EXERCISE: Print, exactly as they appear, only the lines from the line that contains "For every layout" through the end of the listing.

DATASET:

-- Opening Marker --

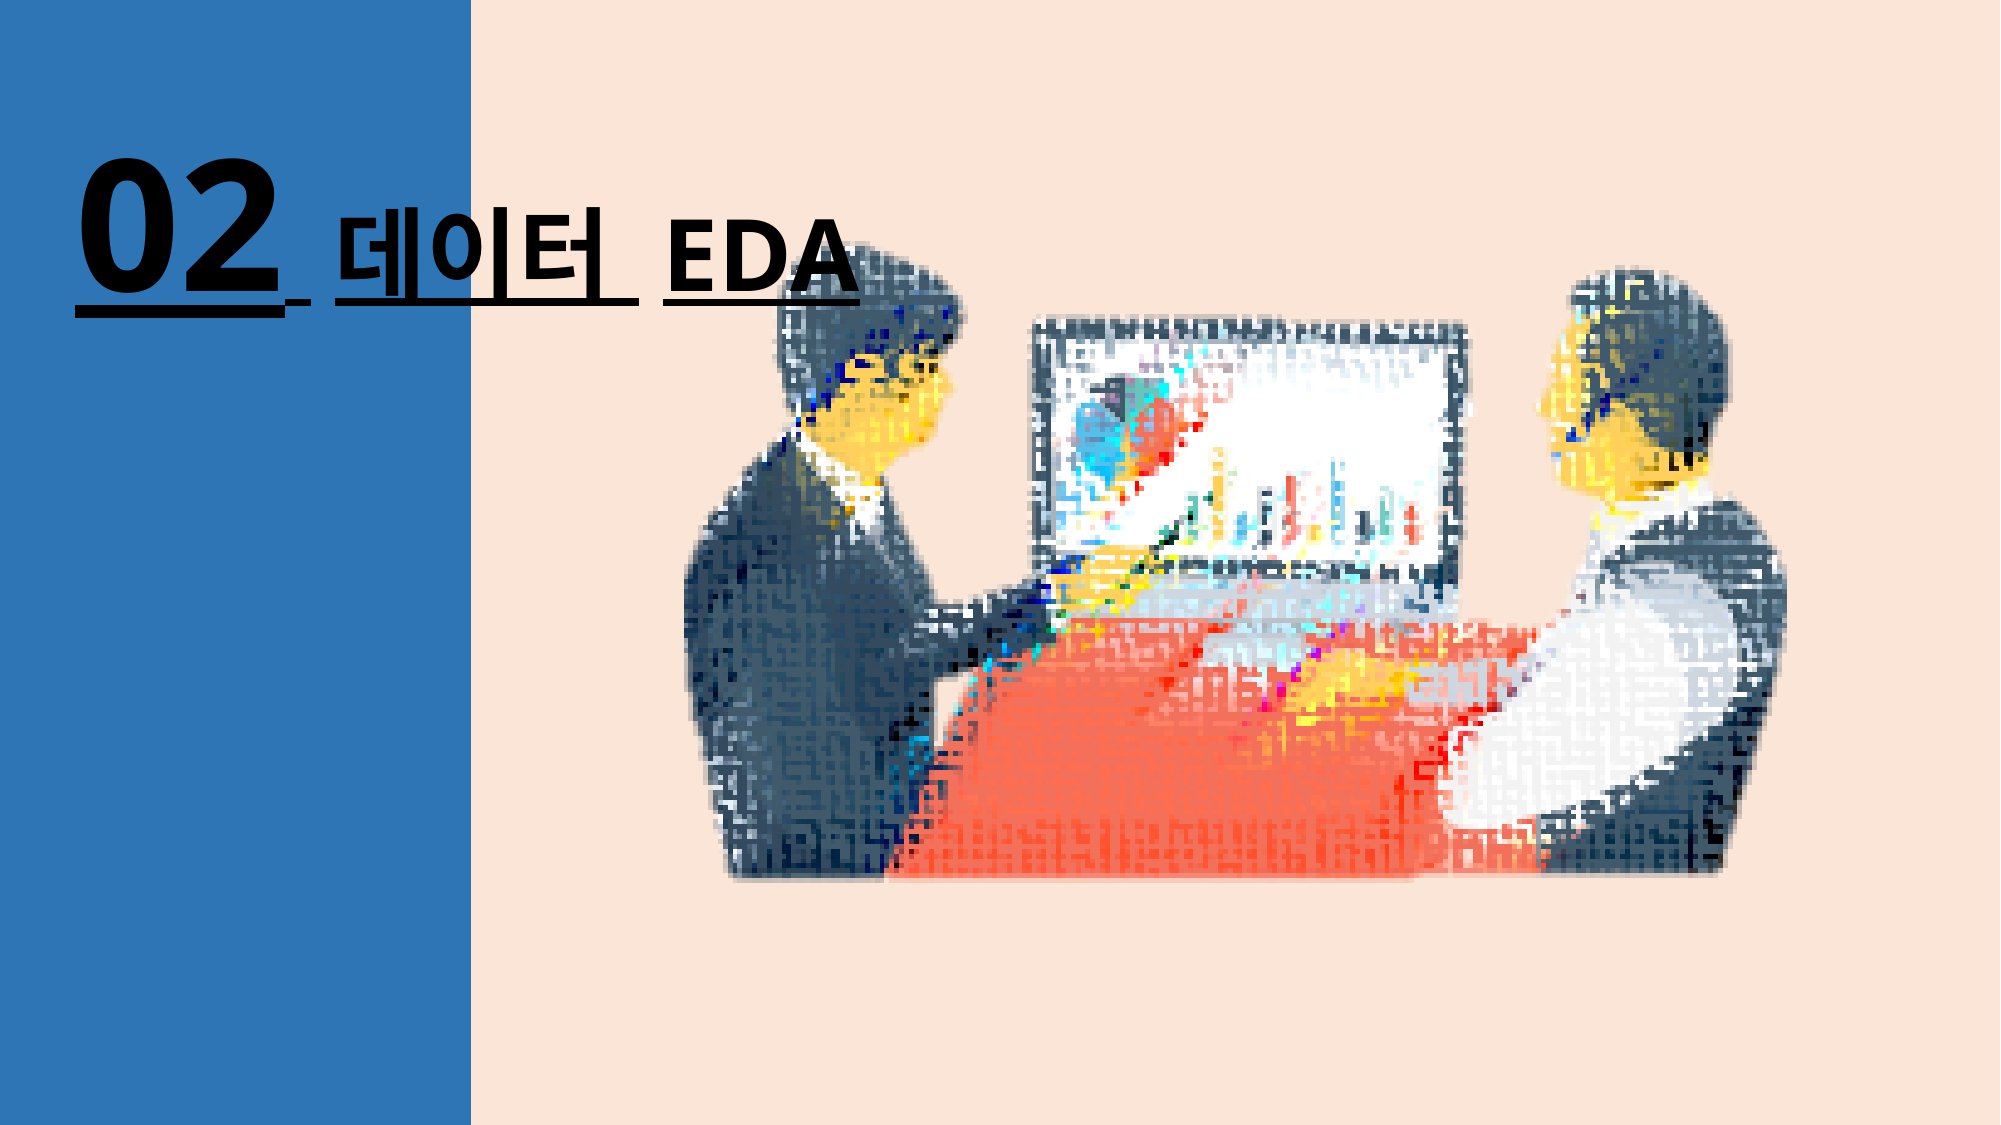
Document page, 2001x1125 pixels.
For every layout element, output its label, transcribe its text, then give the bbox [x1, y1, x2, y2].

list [684, 11, 1787, 1114]
text_box [0, 0, 472, 1125]
text_box [472, 0, 2000, 1125]
text_box 02 데이터 EDA [60, 100, 684, 336]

-- Closing Marker --

RESULT OF THE TASK:
For every layout element, output its label, transcribe its text, then give the bbox [x1, y1, x2, y2].

list [684, 11, 1787, 1114]
text_box [0, 0, 472, 1125]
text_box [472, 0, 2000, 1125]
text_box 02 데이터 EDA [60, 100, 684, 336]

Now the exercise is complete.